The possible types of 49 people on duty are A (7 7,49) = 49 * 48 * 47 * ... * 43.
Divide these 49 numbers into 5 rows 10 columns, as follows (0 is added neatly).
0 - 1 - 2 - 3 - 4 - 5 - 6 - 7 - 8 - 9
10 - 1 1 - 12 - 13 - 14 - 15 - 16 - 17 - 18 - 19
20 - 2 1 - 22 - 23 - 24 - 25 - 26 - 27 - 28 - 29
30 - 3 1 - 32 - 33 - 34 - 35 - 36 - 37 - 38 - 39
40 - 4 1 - 42 - 43 - 44 - 45 - 46 - 47 - 48 - 49
Simply calculate, seven numbers have different endings and are divided into two categories.
One: When the first column is not included, just take seven columns out of the other nine columns and arrange them.
Is A (7, 9), each column has five possibilities, so multiply it by 5 7.
There are (7,9) * 5 7 possibilities for this situation.
Two: When the first column exists, only six columns need to be taken out from the other nine columns for arrangement, A(6.9)
Multiplied by 4 * 5 6, a * * has a (6 6,9) * 4 * 5 6 possibilities.
So the possible types of different tails are A (6,9) * 4 * 56+A (7,9) * 57.
Probability of the same tail
p= 1-[a(6,9)*4*5^6+a(7,9)*5^7/a(7,49)
(As a result, you should figure it out yourself.

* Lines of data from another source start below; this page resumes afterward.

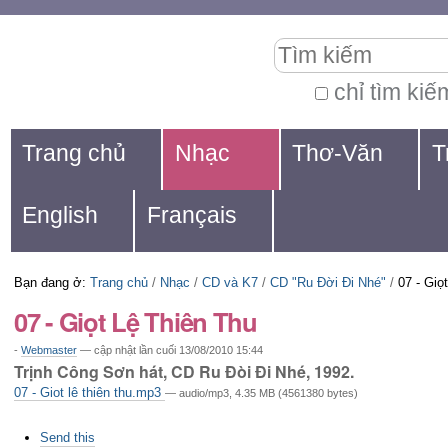
Chuyển
Các
Tìm kiếm
đến
công
nội
cụ
chỉ tìm kiế
Tìm
dung.
cá
Navigation
kiếm
Trang chủ
Nhạc
Thơ-Văn
T
|
nhân
nâng
Chuyển
cao...
English
Français
đến
mục
Bạn đang ở:
Trang chủ
/
Nhạc
/
CD và K7
/
CD "Ru Đời Đi Nhé"
/
07 - Giọ
định
07 - Giọt Lệ Thiên Thu
hướng
-
Webmaster
—
cập nhật lần cuối
13/08/2010 15:44
Trịnh Công Sơn hát, CD Ru Đòi Đi Nhé, 1992.
07 - Giot lê thiên thu.mp3
— audio/mp3, 4.35 MB (4561380 bytes)
Các
Send this
thao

MS is older, I will be lazy when I steal. )
How many tail numbers do you draw a week?
This is the biggest problem. What does this mean?

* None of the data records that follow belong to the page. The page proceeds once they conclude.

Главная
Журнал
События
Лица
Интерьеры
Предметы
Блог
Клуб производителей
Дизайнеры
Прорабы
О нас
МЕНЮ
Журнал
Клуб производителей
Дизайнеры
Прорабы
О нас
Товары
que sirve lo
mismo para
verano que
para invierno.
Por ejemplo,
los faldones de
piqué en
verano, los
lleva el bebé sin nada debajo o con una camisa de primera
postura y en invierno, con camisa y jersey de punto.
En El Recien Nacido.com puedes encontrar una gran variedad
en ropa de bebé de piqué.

If the four mantissas of 10, 20, 30, 40 are the same, how many mantissas are 40, 20,1,2 1, 3 1, 22, 23? Conversely, 40, 20, 1 1, 2 1, 3 1, 22, 23 count as three.
10,20,30,40 is one?
I won't forget it here. The above is just a personal opinion. LZ should think about it for reference only.